● Material provided:
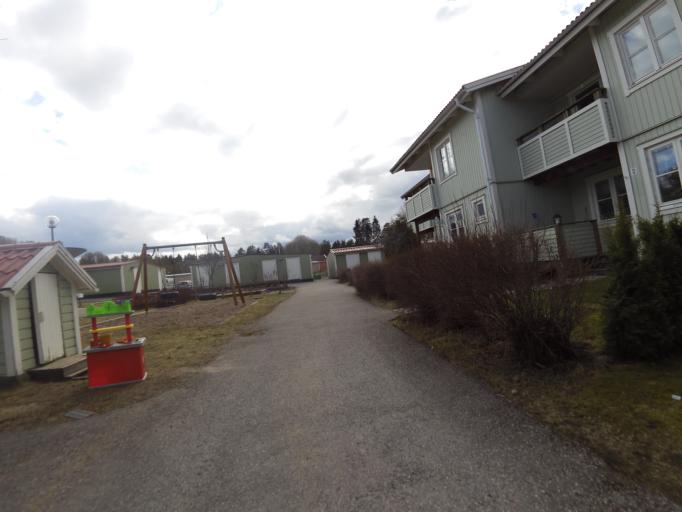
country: SE
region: Gaevleborg
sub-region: Gavle Kommun
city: Gavle
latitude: 60.6950
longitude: 17.0919
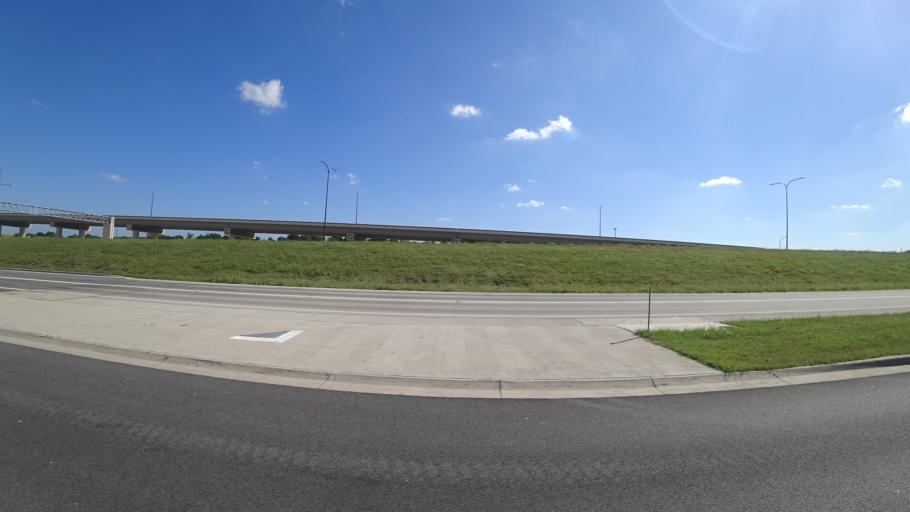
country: US
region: Texas
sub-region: Travis County
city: Manor
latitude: 30.3380
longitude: -97.5995
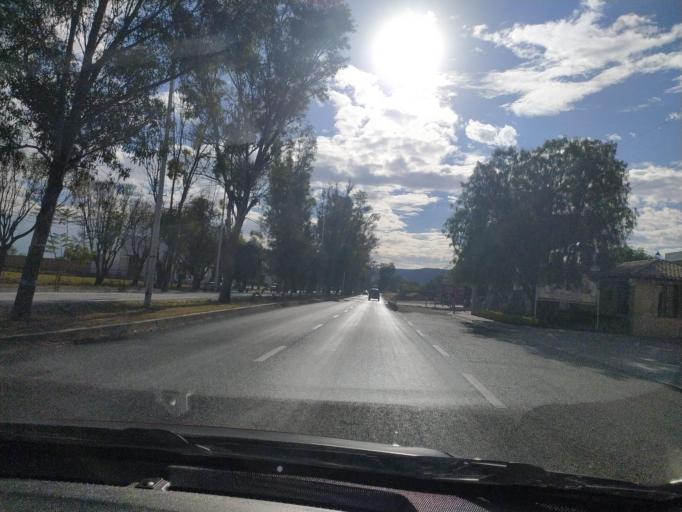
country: LA
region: Oudomxai
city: Muang La
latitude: 21.0305
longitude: 101.8439
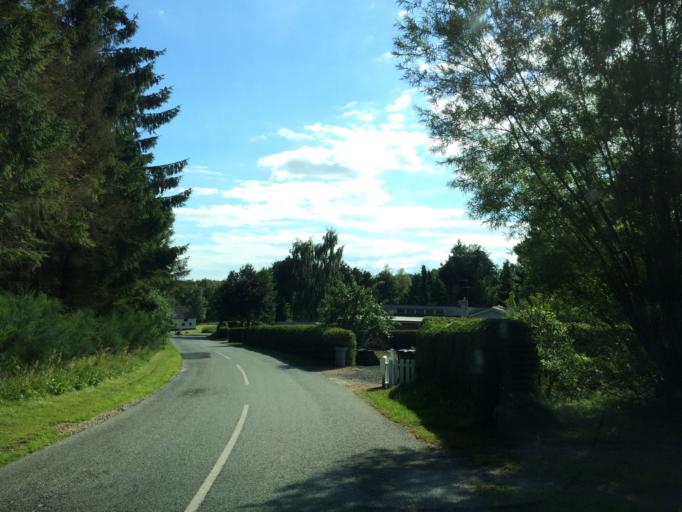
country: DK
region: Central Jutland
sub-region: Syddjurs Kommune
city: Ebeltoft
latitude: 56.2471
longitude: 10.6234
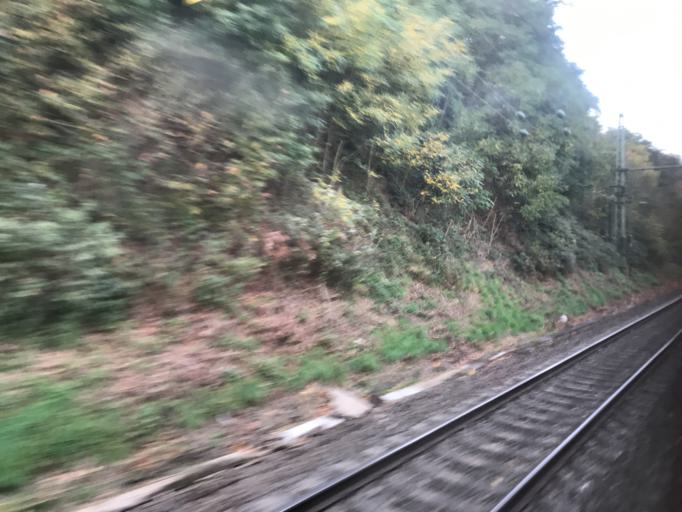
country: DE
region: North Rhine-Westphalia
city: Witten
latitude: 51.4297
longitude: 7.3401
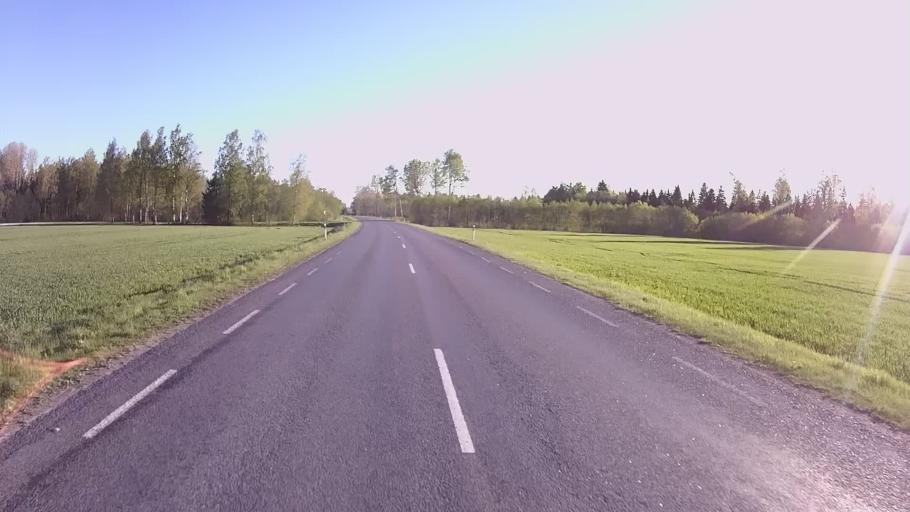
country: EE
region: Viljandimaa
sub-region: Viiratsi vald
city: Viiratsi
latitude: 58.4337
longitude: 25.7230
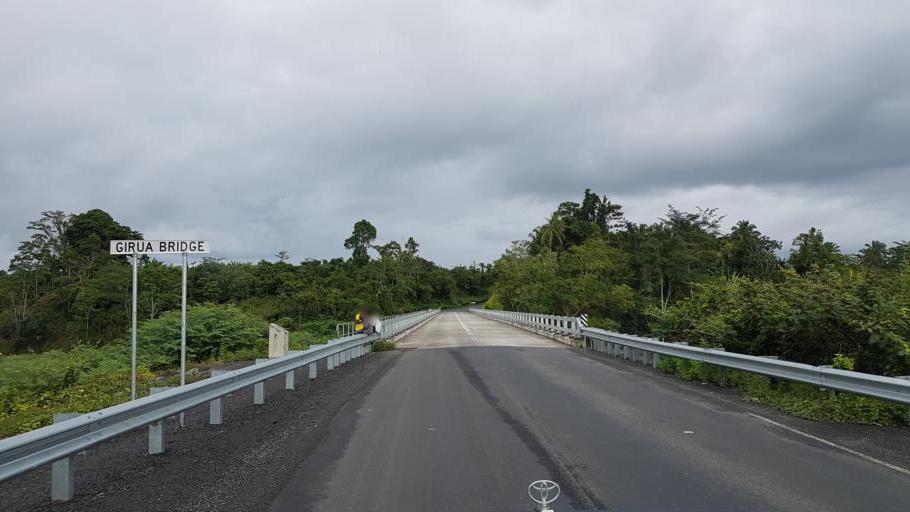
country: PG
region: Northern Province
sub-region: Sohe
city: Popondetta
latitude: -8.8372
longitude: 148.2731
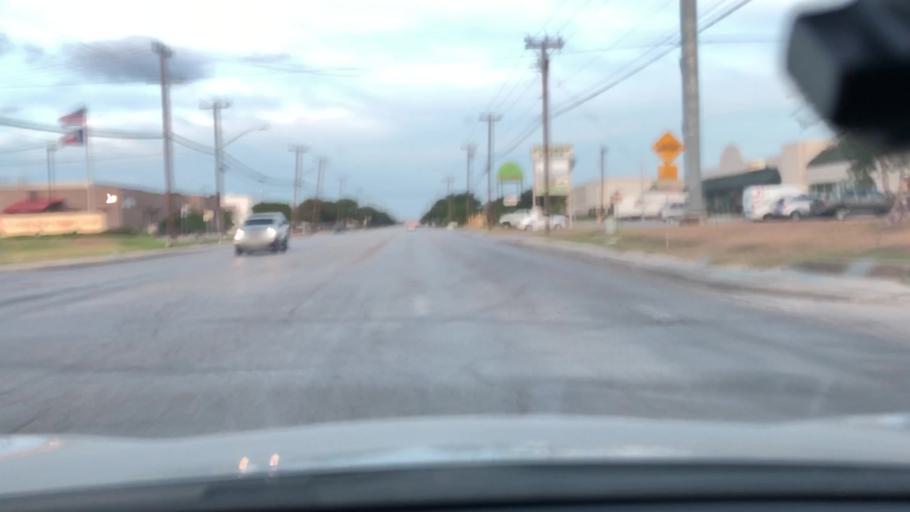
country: US
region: Texas
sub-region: Bexar County
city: Kirby
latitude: 29.4840
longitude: -98.3931
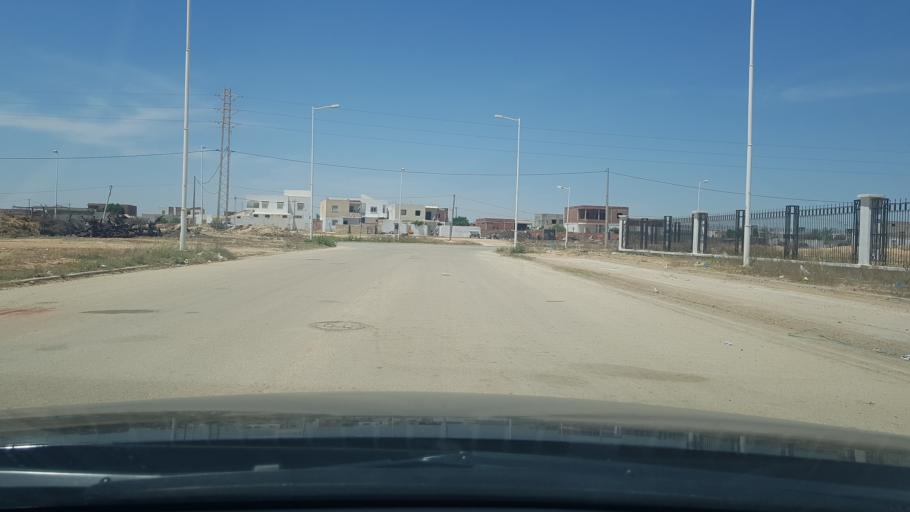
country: TN
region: Safaqis
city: Al Qarmadah
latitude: 34.8357
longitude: 10.7485
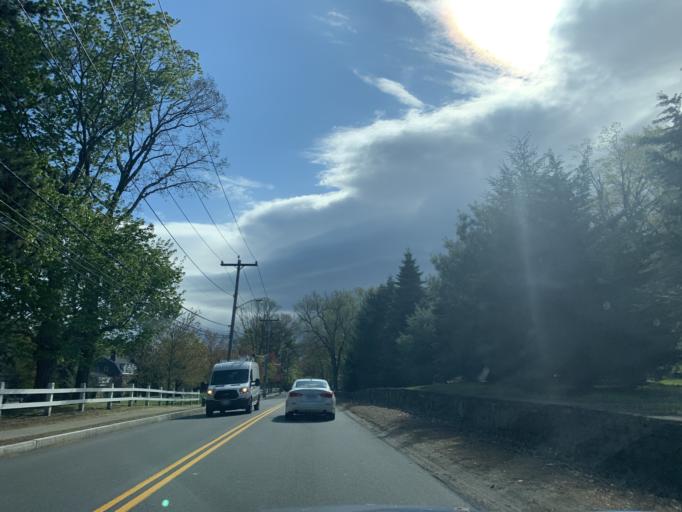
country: US
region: Massachusetts
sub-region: Norfolk County
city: Milton
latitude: 42.2575
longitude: -71.0656
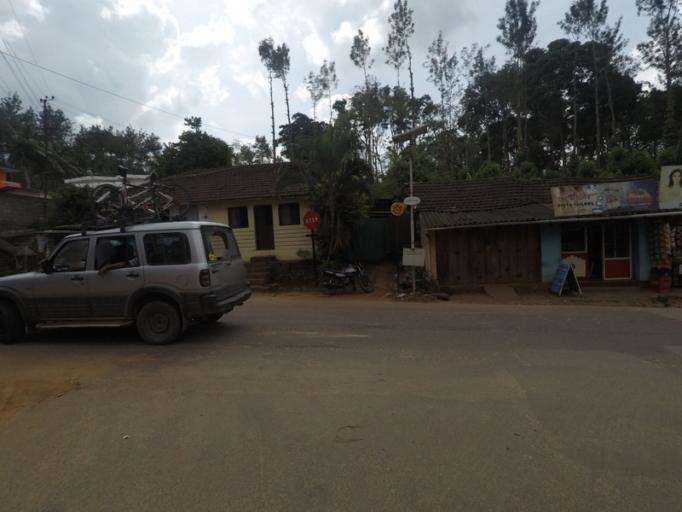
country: IN
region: Karnataka
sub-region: Kodagu
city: Virarajendrapet
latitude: 12.2949
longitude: 75.8745
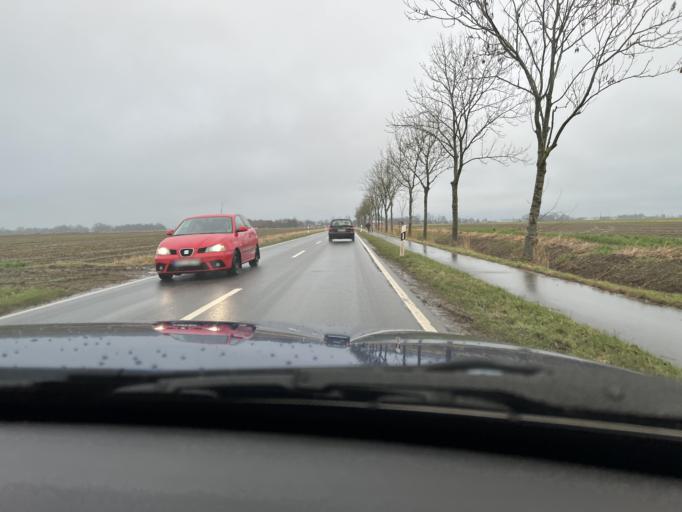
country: DE
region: Schleswig-Holstein
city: Wesselburen
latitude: 54.2065
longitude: 8.9419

● Exercise description:
Output the lines of the records verbatim, from the line containing "city: Milton" up to and including the final line of the records. Omit the picture lines.

● Output:
city: Milton
latitude: 42.2575
longitude: -71.0656
country: IN
region: Karnataka
sub-region: Kodagu
city: Virarajendrapet
latitude: 12.2949
longitude: 75.8745
country: DE
region: Schleswig-Holstein
city: Wesselburen
latitude: 54.2065
longitude: 8.9419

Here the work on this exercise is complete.